В определениях новеллы, многочисленных и разнообразных, чаще всего встречаются такие жанрообразующие признаки, как событийность, краткость, сжатость, символичность, семантическая насыщенность.[72] Самое скромное место в этом ряду занимает, как правило, краткость. Однако величина текста, его протяженность, как показал Ю. Тынянов, не только обеспечивает (как «черта вторичная») «сохранение жанра», а также, будучи «вначале понятием энергетическим», «в некоторые исторические периоды определяет законы конструкции»[73]. Как бы мы ни рассматривали длину текста: как фактор, обусловливающий смысловую конструкцию, или как фактор, обусловливаемый некоей «формой содержания»[74], соотнесенность, связь между краткостью и построением действия бесспорна.
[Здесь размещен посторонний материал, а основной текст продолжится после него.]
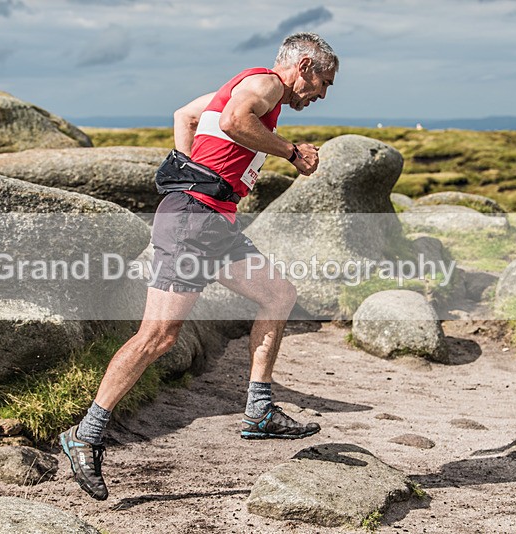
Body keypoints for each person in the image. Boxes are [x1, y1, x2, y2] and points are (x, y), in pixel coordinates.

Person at [59, 32, 339, 501]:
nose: (323, 94)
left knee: (278, 295)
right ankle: (84, 434)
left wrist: (193, 171)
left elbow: (186, 115)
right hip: (192, 221)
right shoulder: (268, 84)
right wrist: (291, 152)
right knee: (158, 337)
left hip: (212, 222)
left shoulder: (241, 86)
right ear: (305, 65)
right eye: (324, 82)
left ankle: (259, 410)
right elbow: (233, 121)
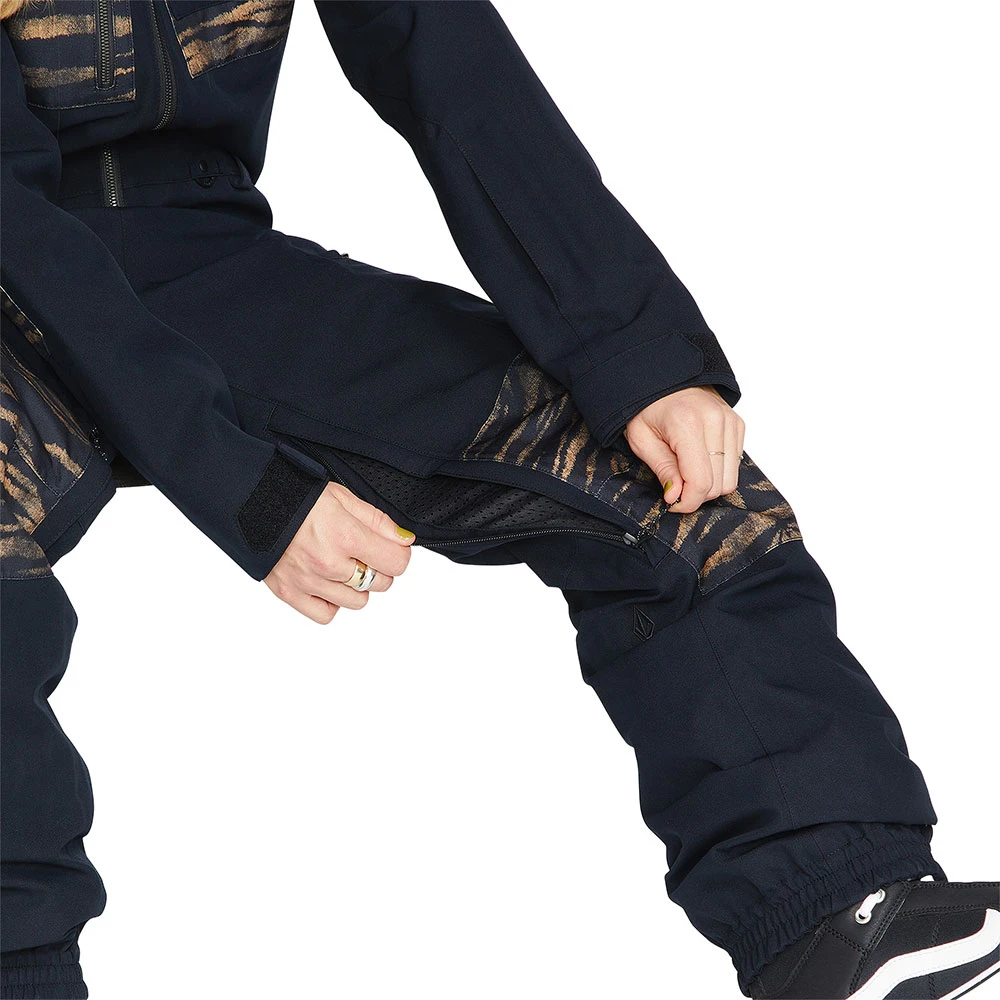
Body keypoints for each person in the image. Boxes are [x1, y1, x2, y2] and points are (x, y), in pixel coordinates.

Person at [0, 2, 995, 998]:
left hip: (193, 247)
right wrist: (248, 491)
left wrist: (635, 353)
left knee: (676, 497)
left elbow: (446, 58)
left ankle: (834, 919)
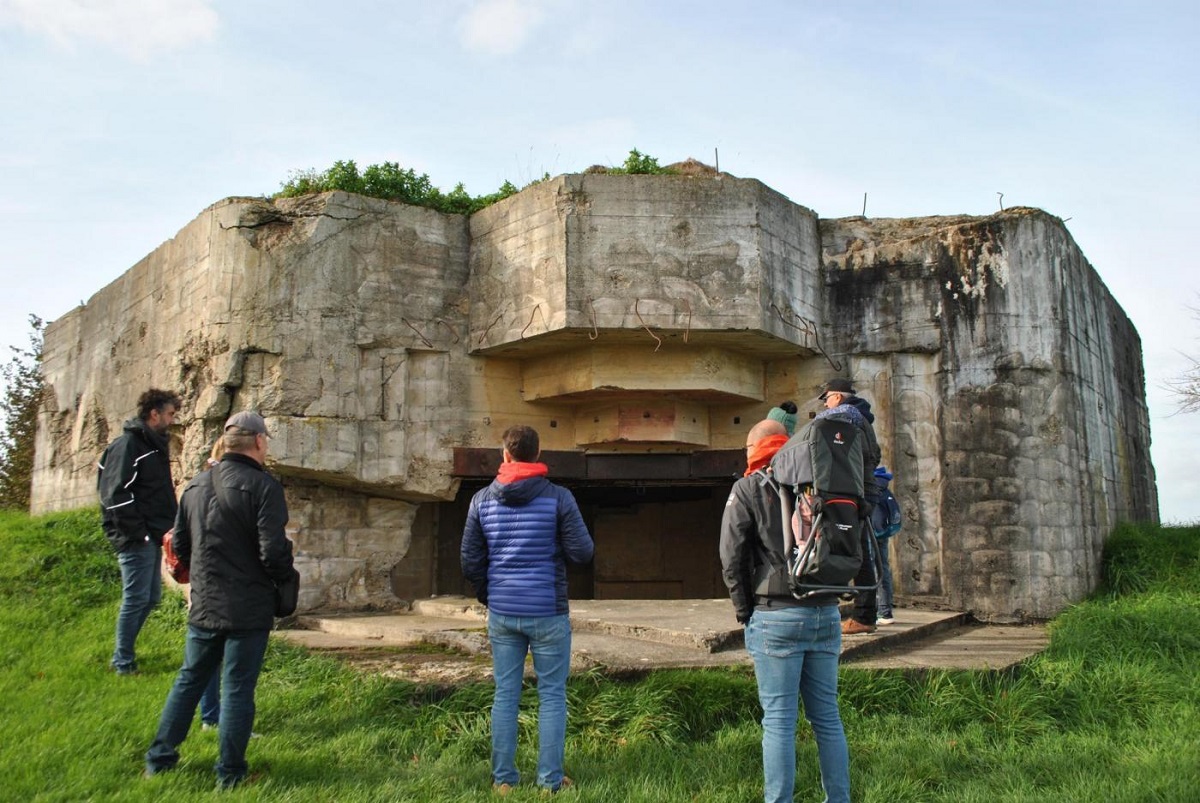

Связь эта опосредована определенной организацией текста, которую следует, думается, называть поэтической. Наряду с общепризнанным мнением о том, что «преобладание действия делает новеллу наиболее эпическим из всех эпических жанров», что новелле свойственны элементы драматизма[75], необходимо определить новеллу с точки зрения построения ее текста как наиболее поэтический жанр повествовательной прозы. Более осторожно можно говорить о том, что для новеллы особенно характерна тенденция к вплетению поэтических приемов в основную прозаическую, нарративную канву текста.
Поэтическое здесь понимается как конструктивный принцип, определяющий то полушарие литературного мира, которое в русском модернизме называлось «словесным искусством».[76] Поэтичность же новеллы сказывается прежде всего в таких приемах[77], как:
— парадигматизация (введение в текст на всех различаемых уровнях эквивалентностей, т. е. сходств и противопоставлений);
— тектоника, геометричность построения действия и текста (в силу применения парадигматизации к топосам рассказываемой истории, наррации и дискурса)[78];
— отмена немотивированности знака по отношению к обозначаемому (приводящая к принципиальной иконичности всех формальных упорядоченностей);
— двоякая (буквальная и переносная) значимость всех слов, прежде всего речевых клише;
— сюжетное развертывание и распластывание семантических фигур (метафора, оксиморон, парадокс и др.) и паремий (пословицы, поговорки, приговорки и др.);
— повышение значимости и высвобождение семантического потенциала отдельных словесных или тематических мотивов в силу их включенности в разного рода интертекстуальные связи.[79]
«Первенец» русской новеллы — «Гробовщик». Из всех «Повестей Белкина» эта новелла — самая короткая, самая загадочная, быть может, самая богатая по содержанию, самая прозаичная по изображаемому миру и, в то же время, самая поэтичная по структуре. Текст пронизан сетью перекличек, как тематических, так и звуковых. Характер событийности определяется контрастами, возникающими в разных планах — в ситуационном, лексическом и ритмо–фоническом. Сюжет организуется двойным контрастом — между началом и концом, с одной стороны, и между сном и явью, — с другой. В то же самое время сон, отражающий явь, является ее продолжением, в котором осуществляются все дневные желания. Рассказываемая история и отдельные ее мотивы отсылают читателя к разным подтекстам, на фоне которых мотивные пробелы пополняются, а имеющиеся мотивы семантически прирастают. Завязка основывается на превращении семантической фигуры, которое обнаруживается и в развертывании таких речевых клише, как поговорка и приговорка. Развязка предвосхищается пословицей, сбывающейся в движении сюжета с метонимическим сдвигом и в переносном смысле.